## TASK OBJECTIVE
Please reproduce the records exactly, leaving out any pictures.

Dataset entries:
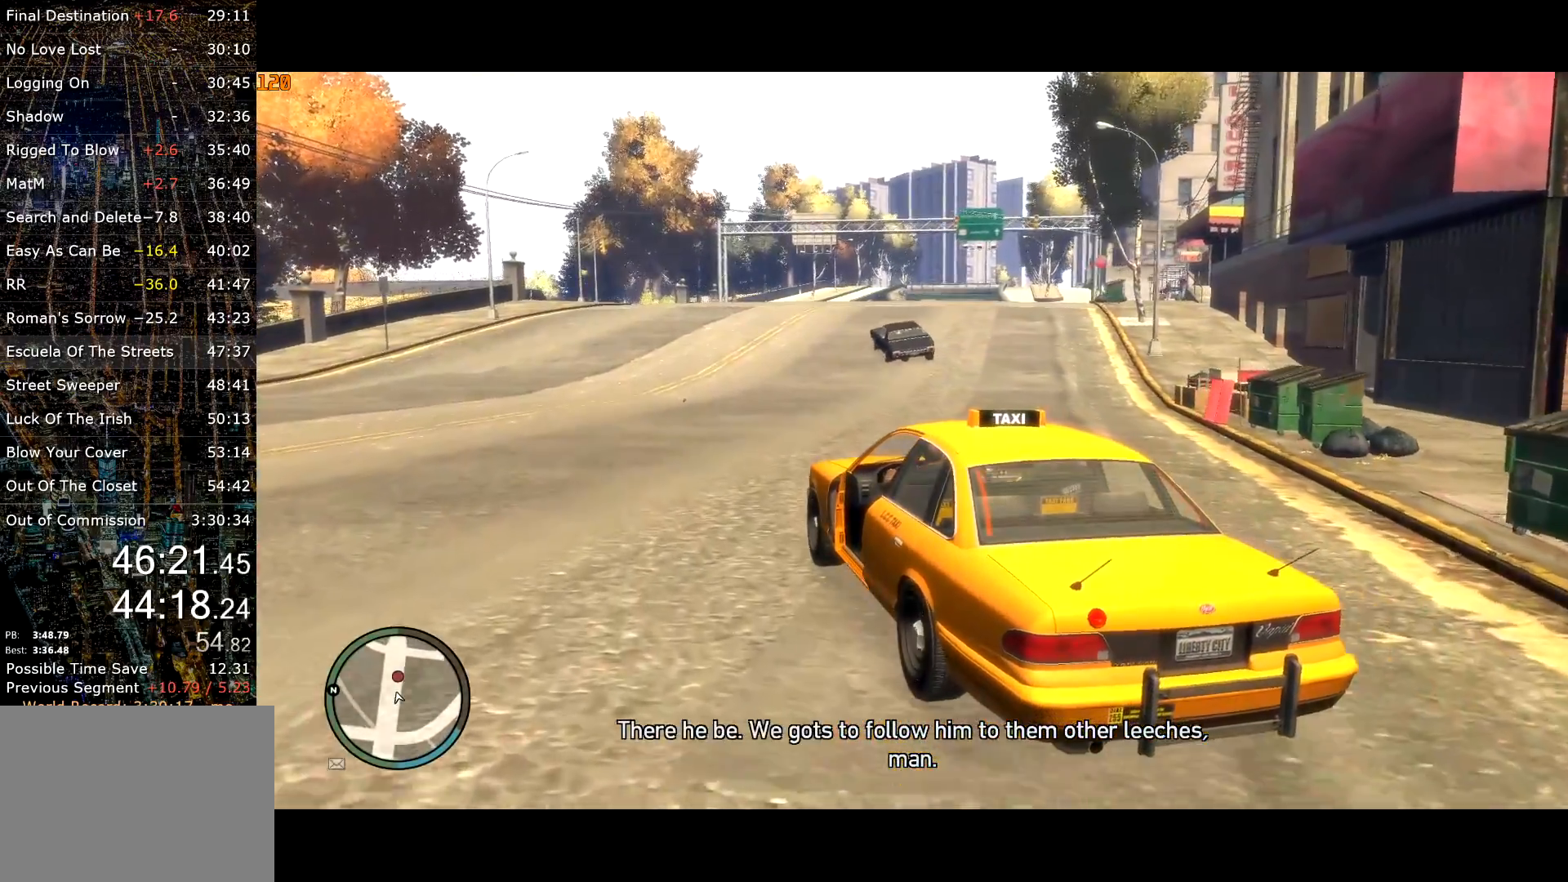
{"keys": ["w"], "mouse": [], "events": []}
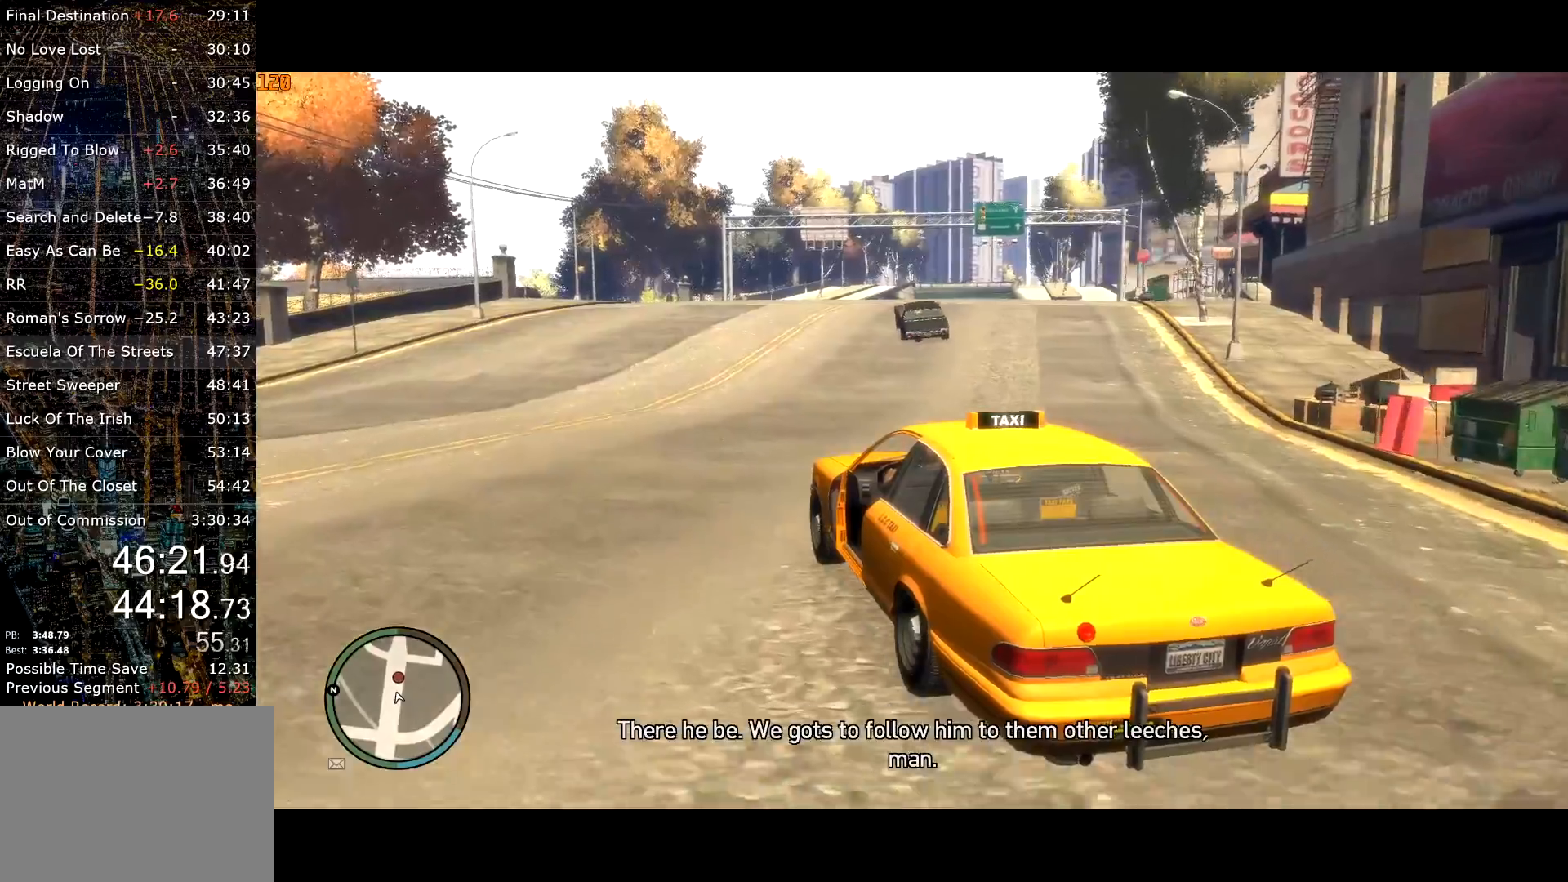
{"keys": ["w"], "mouse": [], "events": [[167, "up", "down"], [217, "up", "up"], [400, "d", "down"], [450, "d", "up"]]}
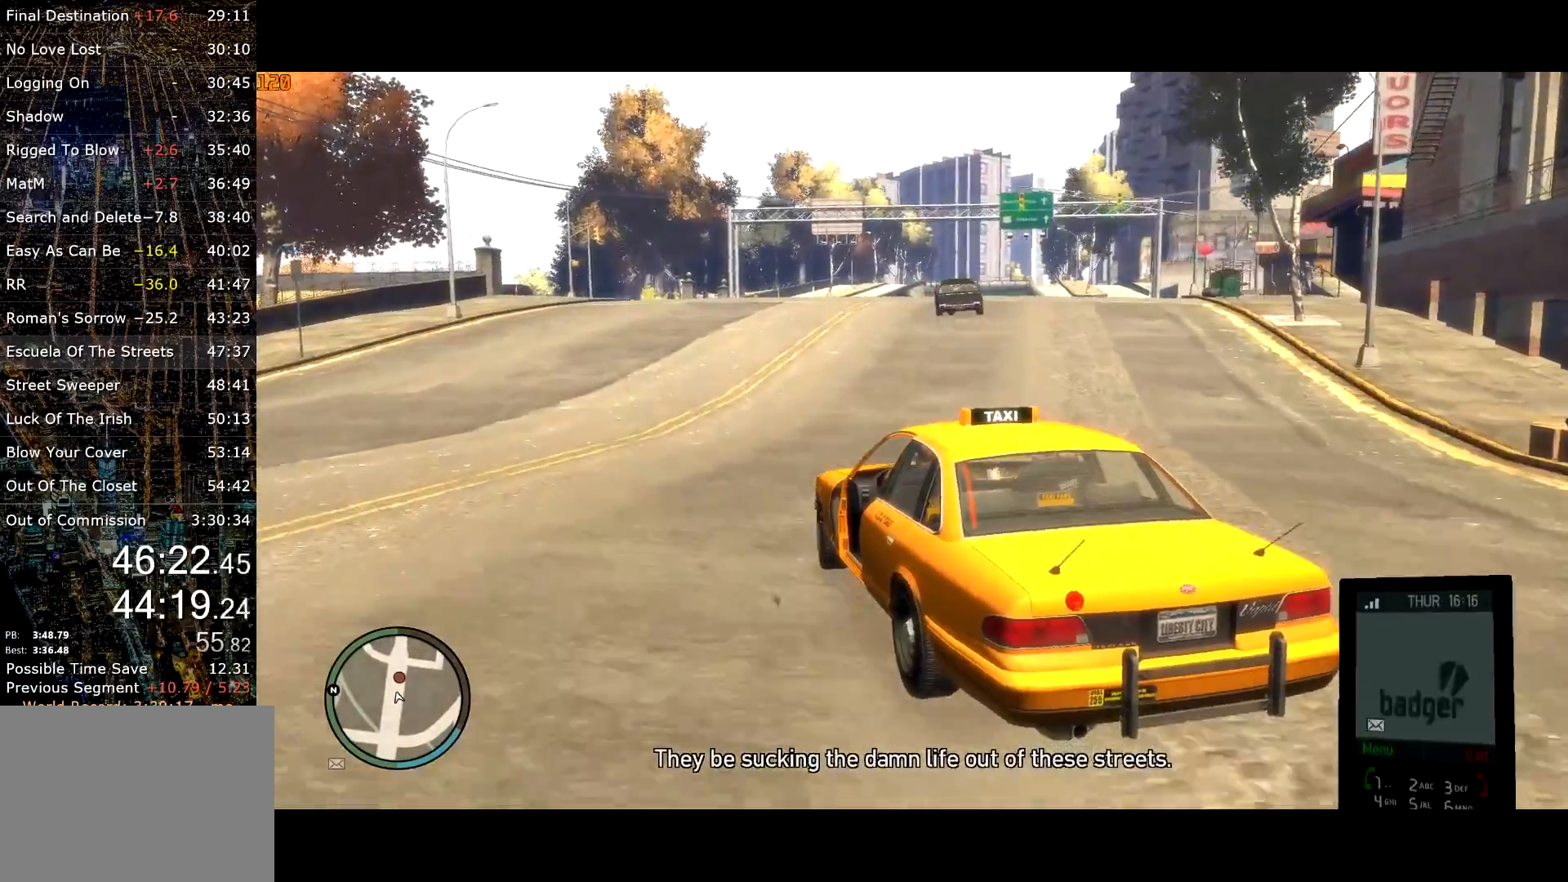
{"keys": ["w"], "mouse": [], "events": [[184, "mouse_left", "down"], [234, "mouse_left", "up"], [384, "mouse_wheel_down", "down"], [417, "mouse_wheel_down", "up"]]}
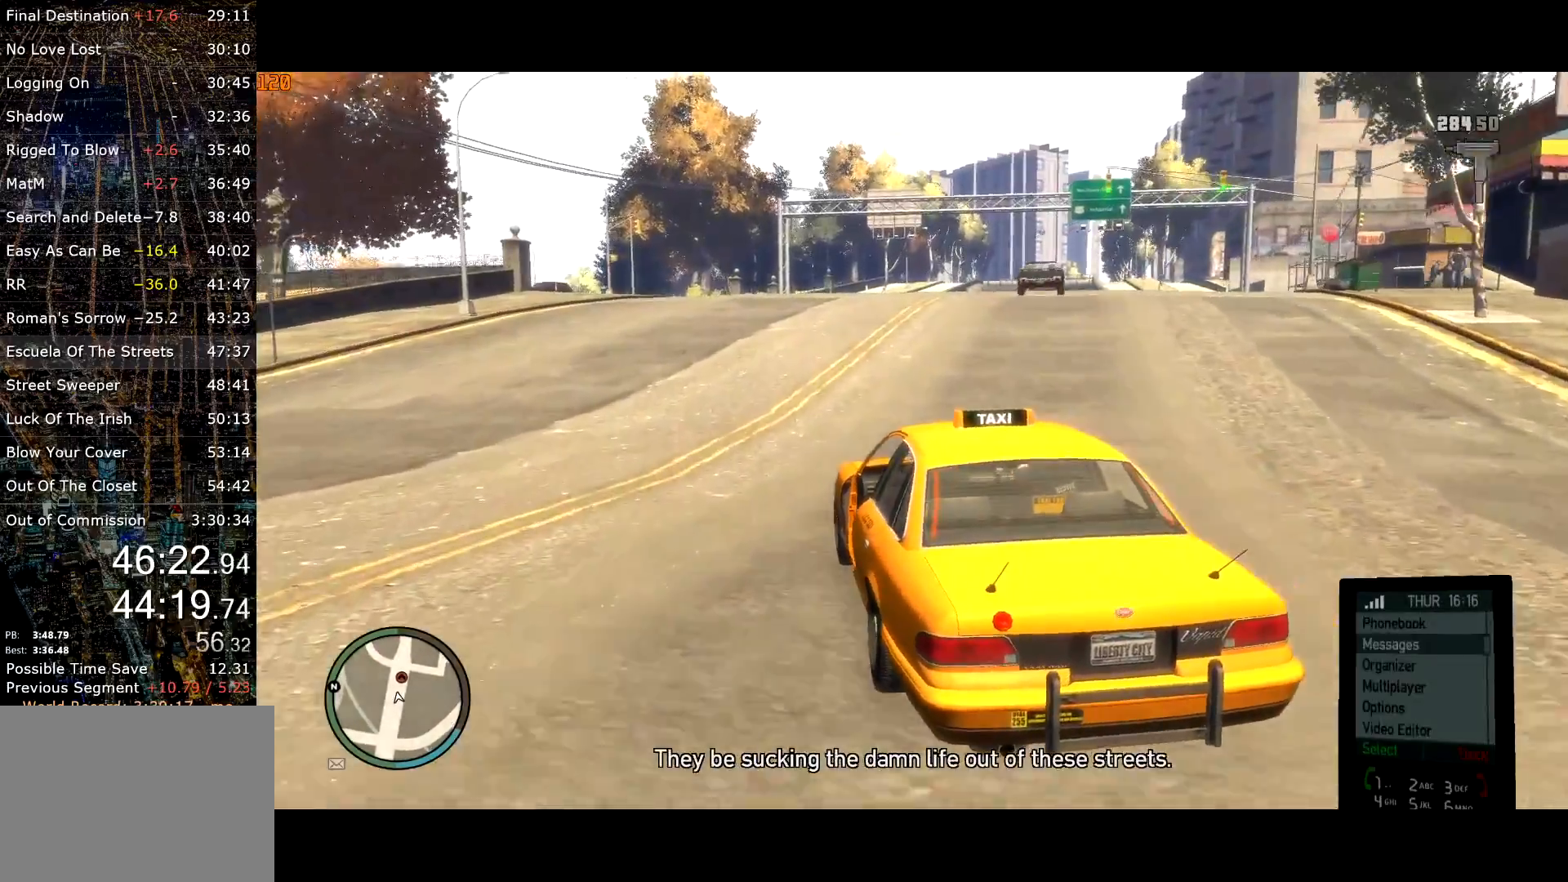
{"keys": ["w"], "mouse": [], "events": [[200, "mouse_left", "down"], [250, "mouse_left", "up"]]}
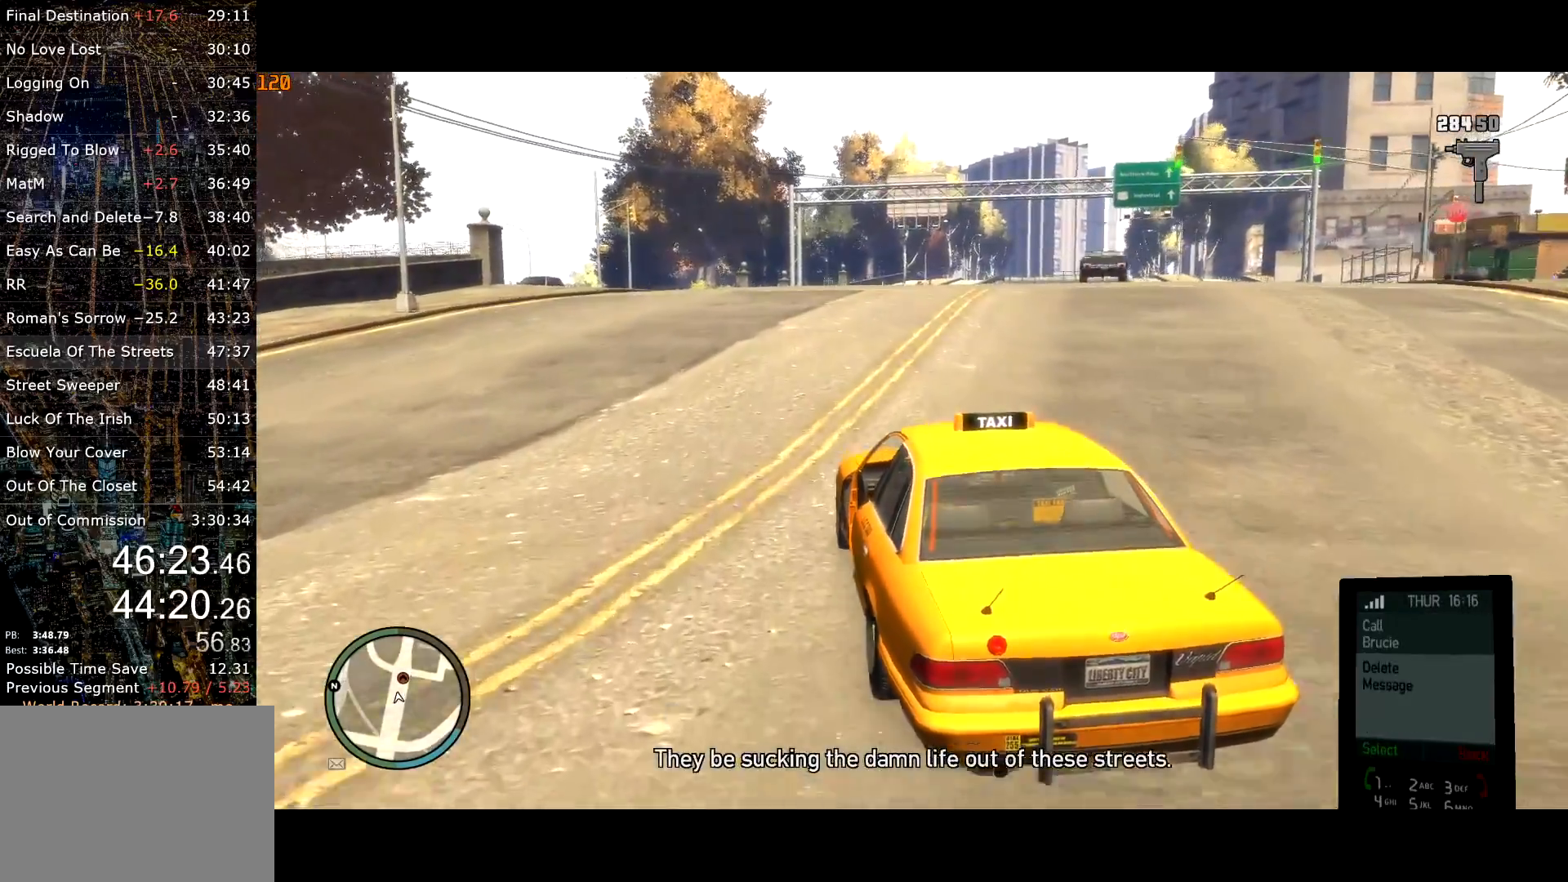
{"keys": ["w"], "mouse": [], "events": [[350, "d", "down"], [450, "mouse_wheel_up", "down"], [484, "mouse_wheel_up", "up"], [500, "d", "up"]]}
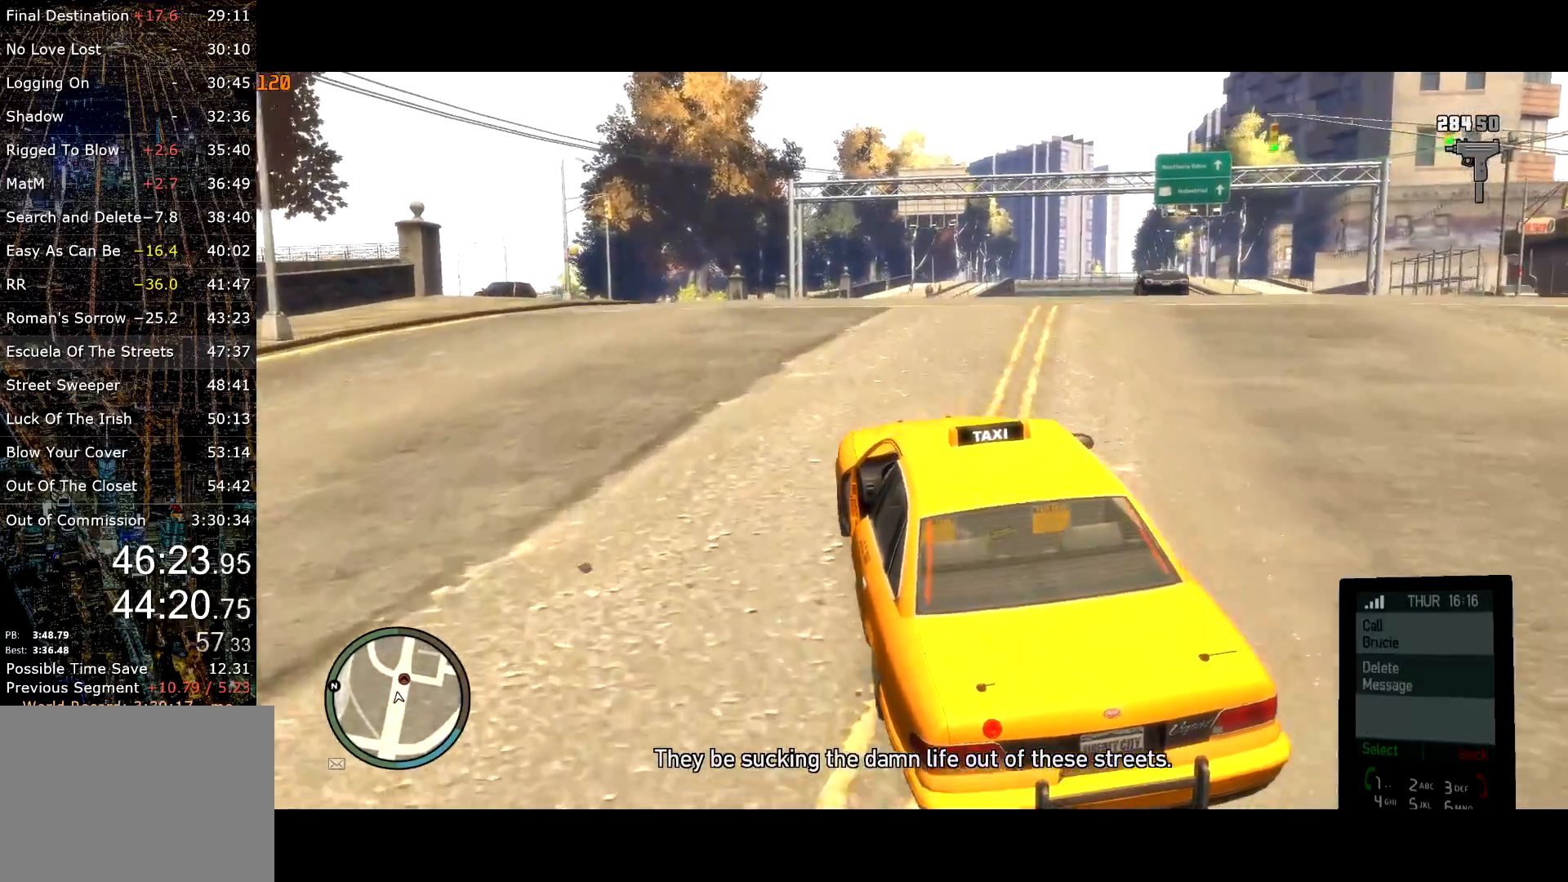
{"keys": ["w"], "mouse": [], "events": [[234, "mouse_left", "down"], [284, "d", "down"], [284, "mouse_left", "up"], [367, "d", "up"]]}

## COMPLETED EXERCISE
{"keys": ["w"], "mouse": [], "events": []}
{"keys": ["w"], "mouse": [], "events": [[167, "up", "down"], [217, "up", "up"], [400, "d", "down"], [450, "d", "up"]]}
{"keys": ["w"], "mouse": [], "events": [[184, "mouse_left", "down"], [234, "mouse_left", "up"], [384, "mouse_wheel_down", "down"], [417, "mouse_wheel_down", "up"]]}
{"keys": ["w"], "mouse": [], "events": [[200, "mouse_left", "down"], [250, "mouse_left", "up"]]}
{"keys": ["w"], "mouse": [], "events": [[350, "d", "down"], [450, "mouse_wheel_up", "down"], [484, "mouse_wheel_up", "up"], [500, "d", "up"]]}
{"keys": ["w"], "mouse": [], "events": [[234, "mouse_left", "down"], [284, "d", "down"], [284, "mouse_left", "up"], [367, "d", "up"]]}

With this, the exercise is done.